Engineering for Data Science: Build and maintain Feature Stores and specialized datasets optimized for machine learning, ensuring Data Scientists have immediate access to clean, versioned, and statistically valid data.

Engineering for AI (RAG & LLMs): Develop the data pipelines required for Generative AI, including the automated extraction, chunking, and loading of unstructured data into vector stores across AWS and Azure.

Snowflake Power-User Execution: Act as the technical lead for our Snowflake data warehouse, implementing sophisticated data modeling, Snowpipe automation, and compute optimization to support high-concurrency AI workloads.

Legacy "Back-Reach" Engineering: Execute non-invasive data extraction patterns to unlock mission-critical data from decades-old on-premise systems without disrupting core business operations.

Multi-Cloud Orchestration: Manage complex, cross-platform data workflows using Airflow, Step Functions, or Azure Data Factory, ensuring the synchronization of data across our multi-cloud AI posture.

IT & Security Diplomacy: Partner directly with central IT, Database Administrators, and Security teams to solve connectivity hurdles (PrivateLink, IAM, firewalls) and secure "license to operate" for new data flows.

Data Quality for Model Integrity: Implement automated validation and observability layers to detect data drift and quality issues that could compromise the accuracy of production AI and Data Science models.

Cost & Performance Management: Drive the efficiency of our data stack by optimizing storage and query performance in Snowflake, AWS, and Azure to manage the ROI of the Transformation Office.

Direct Stakeholder Collaboration: Work as a dedicated engineering partner to MLOps and Data Science teams to rapidly iterate on data requirements for evolving AI use cases.

Qualifications

Education: Bachelor's degree in Computer Science, Data Engineering, or a related field is required.

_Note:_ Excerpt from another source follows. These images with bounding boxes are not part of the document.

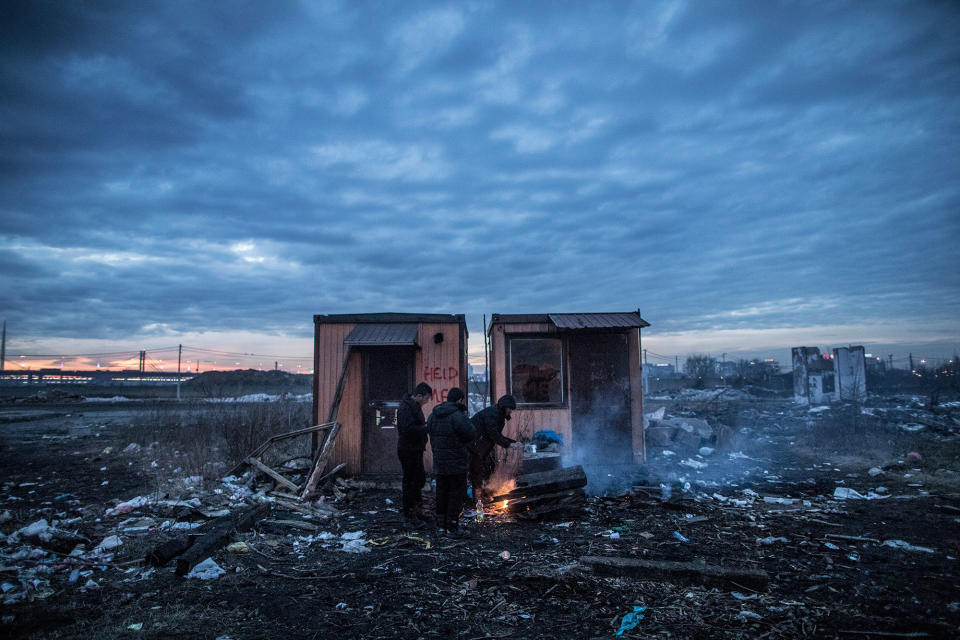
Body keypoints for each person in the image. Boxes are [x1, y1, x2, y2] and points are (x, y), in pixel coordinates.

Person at [426, 387, 476, 537]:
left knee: (441, 492)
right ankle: (452, 527)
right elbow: (471, 433)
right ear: (460, 400)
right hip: (456, 462)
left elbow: (429, 431)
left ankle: (441, 526)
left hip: (440, 461)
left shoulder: (433, 415)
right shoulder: (458, 416)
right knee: (455, 494)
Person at [468, 394, 518, 501]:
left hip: (479, 446)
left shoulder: (498, 415)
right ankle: (477, 500)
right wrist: (509, 444)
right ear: (504, 406)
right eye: (510, 408)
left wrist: (513, 443)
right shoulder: (492, 414)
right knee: (476, 471)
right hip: (474, 446)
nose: (510, 411)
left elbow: (497, 435)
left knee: (481, 469)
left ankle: (480, 495)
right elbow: (493, 435)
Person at [397, 381, 433, 524]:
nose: (427, 402)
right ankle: (410, 514)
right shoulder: (406, 408)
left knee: (418, 480)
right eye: (426, 398)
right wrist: (426, 428)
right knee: (411, 482)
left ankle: (417, 511)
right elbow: (408, 430)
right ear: (418, 395)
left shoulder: (414, 406)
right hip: (408, 450)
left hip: (414, 449)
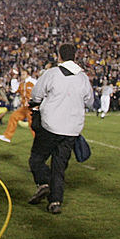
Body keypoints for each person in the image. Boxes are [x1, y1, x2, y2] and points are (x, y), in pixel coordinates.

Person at [25, 44, 94, 213]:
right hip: (71, 129)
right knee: (59, 166)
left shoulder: (52, 74)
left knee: (36, 159)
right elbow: (90, 102)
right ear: (75, 57)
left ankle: (44, 183)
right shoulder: (83, 78)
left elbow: (36, 96)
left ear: (59, 56)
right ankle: (55, 202)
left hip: (50, 126)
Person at [0, 68, 36, 143]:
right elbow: (14, 90)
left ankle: (39, 142)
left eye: (23, 74)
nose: (22, 76)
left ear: (28, 74)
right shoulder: (22, 84)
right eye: (21, 74)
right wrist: (13, 78)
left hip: (32, 108)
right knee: (13, 117)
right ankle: (7, 136)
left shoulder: (33, 82)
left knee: (32, 125)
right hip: (25, 107)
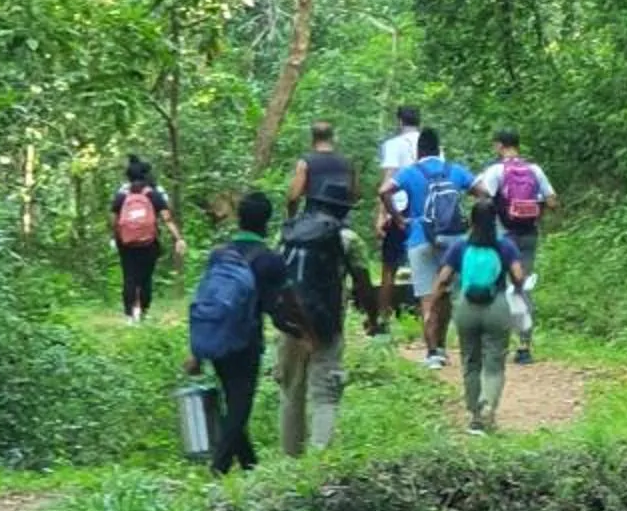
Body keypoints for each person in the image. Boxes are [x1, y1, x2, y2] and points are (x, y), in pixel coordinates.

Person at [183, 189, 290, 476]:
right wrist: (301, 331)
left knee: (234, 402)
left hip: (217, 338)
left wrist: (196, 350)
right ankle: (218, 467)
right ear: (266, 222)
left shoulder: (220, 254)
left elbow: (206, 297)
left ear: (239, 219)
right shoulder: (270, 260)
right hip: (245, 342)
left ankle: (250, 466)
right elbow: (275, 308)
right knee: (240, 406)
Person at [275, 190, 373, 456]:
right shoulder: (348, 239)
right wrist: (372, 316)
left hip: (289, 323)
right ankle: (320, 460)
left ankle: (291, 459)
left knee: (290, 392)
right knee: (325, 394)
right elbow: (363, 282)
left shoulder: (287, 233)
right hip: (326, 323)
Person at [435, 196, 528, 434]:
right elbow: (518, 276)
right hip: (496, 305)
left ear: (471, 220)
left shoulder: (460, 245)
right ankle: (488, 405)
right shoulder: (504, 245)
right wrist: (517, 289)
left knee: (470, 362)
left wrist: (434, 304)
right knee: (494, 362)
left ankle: (475, 416)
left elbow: (444, 278)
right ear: (495, 219)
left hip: (466, 306)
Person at [384, 127, 475, 368]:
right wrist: (474, 225)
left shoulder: (410, 172)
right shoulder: (454, 170)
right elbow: (484, 192)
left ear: (418, 150)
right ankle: (449, 347)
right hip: (454, 241)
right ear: (438, 149)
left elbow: (383, 190)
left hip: (420, 239)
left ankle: (433, 353)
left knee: (427, 297)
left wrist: (398, 218)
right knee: (448, 295)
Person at [475, 130, 557, 363]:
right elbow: (552, 201)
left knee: (499, 288)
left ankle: (496, 346)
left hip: (504, 236)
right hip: (529, 234)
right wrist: (533, 209)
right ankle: (524, 347)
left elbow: (483, 201)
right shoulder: (535, 170)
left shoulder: (496, 171)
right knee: (523, 288)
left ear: (499, 146)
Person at [110, 155, 184, 321]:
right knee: (145, 278)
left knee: (129, 276)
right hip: (149, 242)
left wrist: (115, 237)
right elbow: (167, 218)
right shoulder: (153, 194)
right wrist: (178, 238)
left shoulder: (122, 195)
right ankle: (143, 313)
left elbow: (114, 220)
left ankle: (129, 316)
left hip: (126, 243)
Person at [376, 104, 422, 317]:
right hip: (424, 209)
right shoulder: (431, 144)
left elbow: (388, 178)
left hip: (398, 207)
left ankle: (384, 316)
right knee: (425, 264)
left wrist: (381, 214)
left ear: (400, 121)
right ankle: (425, 314)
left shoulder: (393, 145)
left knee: (389, 266)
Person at [286, 121, 359, 219]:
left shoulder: (305, 162)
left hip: (314, 219)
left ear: (312, 138)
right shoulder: (348, 162)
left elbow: (294, 197)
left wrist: (291, 218)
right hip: (341, 219)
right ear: (332, 138)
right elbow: (354, 194)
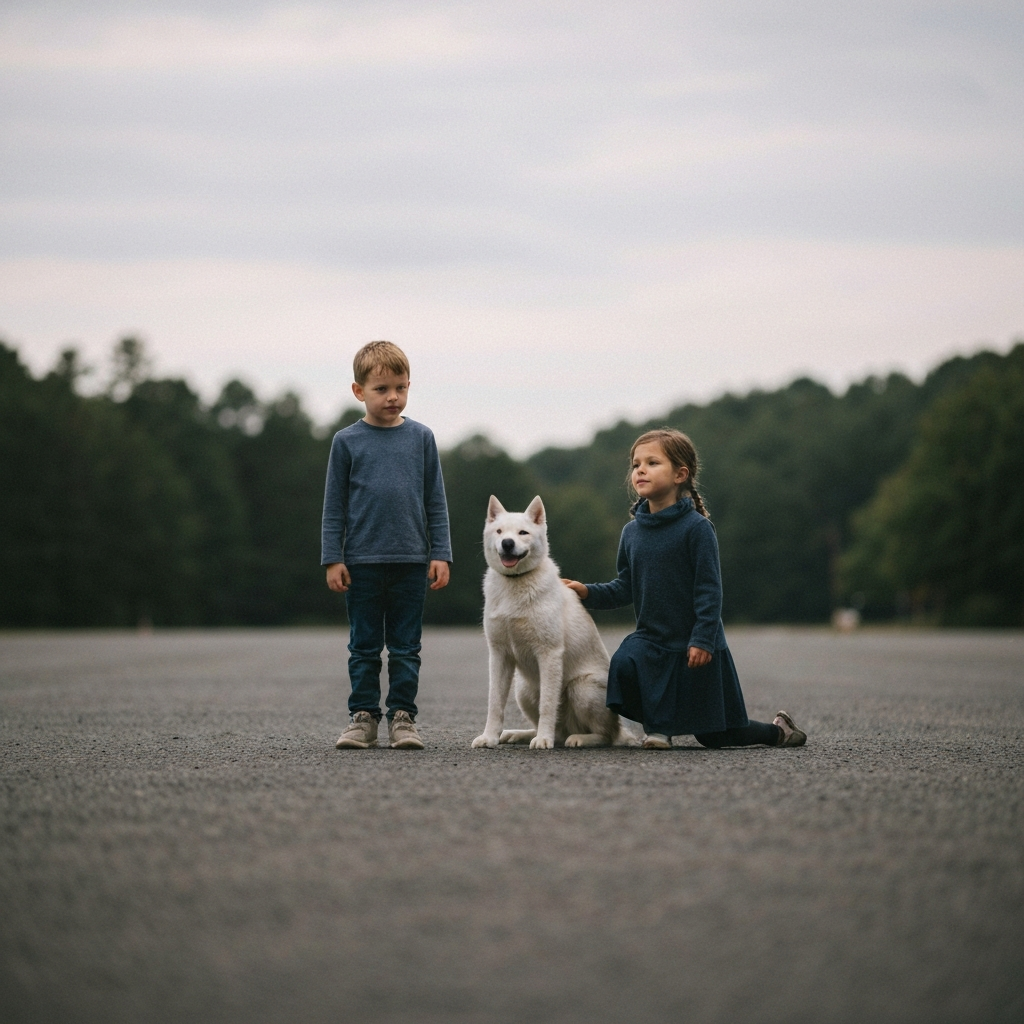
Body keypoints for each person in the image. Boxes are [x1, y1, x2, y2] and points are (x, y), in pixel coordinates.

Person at [562, 428, 806, 750]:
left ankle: (778, 732)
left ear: (680, 474)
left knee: (716, 737)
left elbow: (709, 590)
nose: (641, 470)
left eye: (652, 462)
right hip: (653, 640)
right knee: (624, 662)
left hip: (696, 643)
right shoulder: (632, 532)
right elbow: (625, 587)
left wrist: (703, 638)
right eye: (636, 464)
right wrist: (587, 592)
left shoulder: (697, 529)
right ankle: (658, 729)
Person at [322, 340, 452, 750]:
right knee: (363, 647)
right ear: (359, 391)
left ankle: (403, 718)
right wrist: (333, 558)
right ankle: (362, 718)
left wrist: (441, 553)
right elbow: (334, 507)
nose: (392, 396)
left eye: (400, 387)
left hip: (412, 562)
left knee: (405, 648)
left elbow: (436, 501)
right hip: (361, 562)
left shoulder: (421, 438)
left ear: (409, 386)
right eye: (381, 389)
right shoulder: (346, 442)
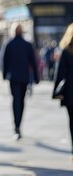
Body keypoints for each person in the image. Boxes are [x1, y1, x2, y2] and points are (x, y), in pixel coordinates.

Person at [3, 24, 39, 140]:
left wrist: (4, 75)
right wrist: (36, 77)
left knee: (15, 100)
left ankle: (16, 125)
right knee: (21, 101)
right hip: (24, 77)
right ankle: (18, 125)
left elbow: (4, 61)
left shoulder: (9, 44)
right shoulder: (27, 45)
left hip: (14, 78)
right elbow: (33, 62)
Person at [52, 23, 73, 160]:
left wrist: (56, 92)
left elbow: (60, 74)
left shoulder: (66, 51)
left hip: (70, 93)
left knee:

A Master's degree is highly desirable.

Proven Execution: 6+ years of hands-on data engineering experience, with a track record of building production-grade pipelines for Data Science and AI in multi-cloud environments.

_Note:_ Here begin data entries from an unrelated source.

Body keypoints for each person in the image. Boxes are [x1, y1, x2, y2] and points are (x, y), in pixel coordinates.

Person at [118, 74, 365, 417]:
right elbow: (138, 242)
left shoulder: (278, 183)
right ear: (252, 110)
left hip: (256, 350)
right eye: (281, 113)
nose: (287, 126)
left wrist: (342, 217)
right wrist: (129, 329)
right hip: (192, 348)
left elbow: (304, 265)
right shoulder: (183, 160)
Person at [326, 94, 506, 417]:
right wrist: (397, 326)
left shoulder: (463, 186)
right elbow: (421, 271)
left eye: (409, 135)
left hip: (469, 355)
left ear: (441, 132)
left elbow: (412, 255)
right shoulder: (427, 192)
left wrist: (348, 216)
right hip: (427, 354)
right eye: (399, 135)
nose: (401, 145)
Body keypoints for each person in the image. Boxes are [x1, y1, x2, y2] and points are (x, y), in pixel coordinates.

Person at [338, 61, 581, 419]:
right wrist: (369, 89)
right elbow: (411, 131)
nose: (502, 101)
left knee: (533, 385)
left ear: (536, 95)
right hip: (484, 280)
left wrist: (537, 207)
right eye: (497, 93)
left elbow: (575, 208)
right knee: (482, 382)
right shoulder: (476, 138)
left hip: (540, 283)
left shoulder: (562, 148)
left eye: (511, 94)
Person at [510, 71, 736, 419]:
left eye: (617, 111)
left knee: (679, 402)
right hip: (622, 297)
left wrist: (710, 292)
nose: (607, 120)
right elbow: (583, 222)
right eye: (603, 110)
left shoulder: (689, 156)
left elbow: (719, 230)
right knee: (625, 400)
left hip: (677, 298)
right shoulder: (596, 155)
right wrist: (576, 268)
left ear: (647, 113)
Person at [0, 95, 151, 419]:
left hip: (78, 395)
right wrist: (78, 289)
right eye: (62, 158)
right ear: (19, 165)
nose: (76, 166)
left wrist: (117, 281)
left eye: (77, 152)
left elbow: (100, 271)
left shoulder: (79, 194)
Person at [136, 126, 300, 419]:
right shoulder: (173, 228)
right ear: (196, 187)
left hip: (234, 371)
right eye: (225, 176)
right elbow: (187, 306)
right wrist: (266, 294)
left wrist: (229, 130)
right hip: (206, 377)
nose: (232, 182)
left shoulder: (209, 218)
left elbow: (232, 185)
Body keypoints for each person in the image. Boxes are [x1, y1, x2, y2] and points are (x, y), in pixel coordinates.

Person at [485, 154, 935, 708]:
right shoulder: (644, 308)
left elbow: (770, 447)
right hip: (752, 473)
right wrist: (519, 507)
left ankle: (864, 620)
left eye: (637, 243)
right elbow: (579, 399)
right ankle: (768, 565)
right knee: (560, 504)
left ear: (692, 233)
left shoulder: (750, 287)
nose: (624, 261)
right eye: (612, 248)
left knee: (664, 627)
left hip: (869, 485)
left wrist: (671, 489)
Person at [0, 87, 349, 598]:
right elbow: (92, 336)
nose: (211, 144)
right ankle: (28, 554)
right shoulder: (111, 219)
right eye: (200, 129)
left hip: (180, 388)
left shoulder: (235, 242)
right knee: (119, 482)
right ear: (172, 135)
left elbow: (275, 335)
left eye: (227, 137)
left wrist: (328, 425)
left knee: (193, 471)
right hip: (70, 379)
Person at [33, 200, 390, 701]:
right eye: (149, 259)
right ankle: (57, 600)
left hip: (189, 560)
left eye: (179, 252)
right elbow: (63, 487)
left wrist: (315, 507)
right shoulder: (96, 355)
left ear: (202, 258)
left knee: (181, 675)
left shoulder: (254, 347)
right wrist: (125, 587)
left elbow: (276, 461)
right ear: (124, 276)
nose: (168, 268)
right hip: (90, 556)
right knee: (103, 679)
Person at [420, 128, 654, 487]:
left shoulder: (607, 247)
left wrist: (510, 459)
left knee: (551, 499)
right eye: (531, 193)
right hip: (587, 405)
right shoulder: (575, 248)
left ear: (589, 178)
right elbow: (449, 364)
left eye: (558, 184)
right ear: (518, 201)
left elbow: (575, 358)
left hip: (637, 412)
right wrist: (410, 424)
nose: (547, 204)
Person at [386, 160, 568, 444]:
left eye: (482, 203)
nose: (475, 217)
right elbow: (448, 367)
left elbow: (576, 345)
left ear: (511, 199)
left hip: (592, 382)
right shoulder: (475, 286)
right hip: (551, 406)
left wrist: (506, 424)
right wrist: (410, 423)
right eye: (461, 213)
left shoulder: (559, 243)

Snowflake Mastery: Expert-level proficiency in Snowflake architecture, including data sharing, performance tuning, and the integration of Snowflake with external cloud AI services.

Multi-Cloud Proficiency: Advanced, hands-on knowledge of AWS (S3, Glue, Lambda) and Azure (Data Factory, Synapse) data services.

Technical Stack: Mastery of Python, SQL, and PySpark. Deep experience with data orchestration and containerization (Docker).

Legacy Expertise: Proven ability to interface with "old world" tech (on-premise SQL, Mainframe extracts, flat files) and transform it for modern cloud consumption.

AI/DS Fluency: A strong understanding of the specific data needs for Machine Learning (feature engineering) and Generative AI (vectorization and embedding pipelines).

Execution Mindset: A "get-it-done" attitude, capable of navigating enterprise bureaucracy and technical debt to ship code at the speed required by a Transformation Office.

#LI-TS1 #remote

Sedgwickis an Equal Opportunity Employer and a Drug-Free Workplace.

If you're excited about this role but your experience doesn't align perfectly with every qualification in the job description, consider applying for it anyway! Sedgwick is building a diverse, equitable, and inclusive workplace and recognizes that each person possesses a unique combination of skills, knowledge, and experience. You may be just the right candidate for this or other roles.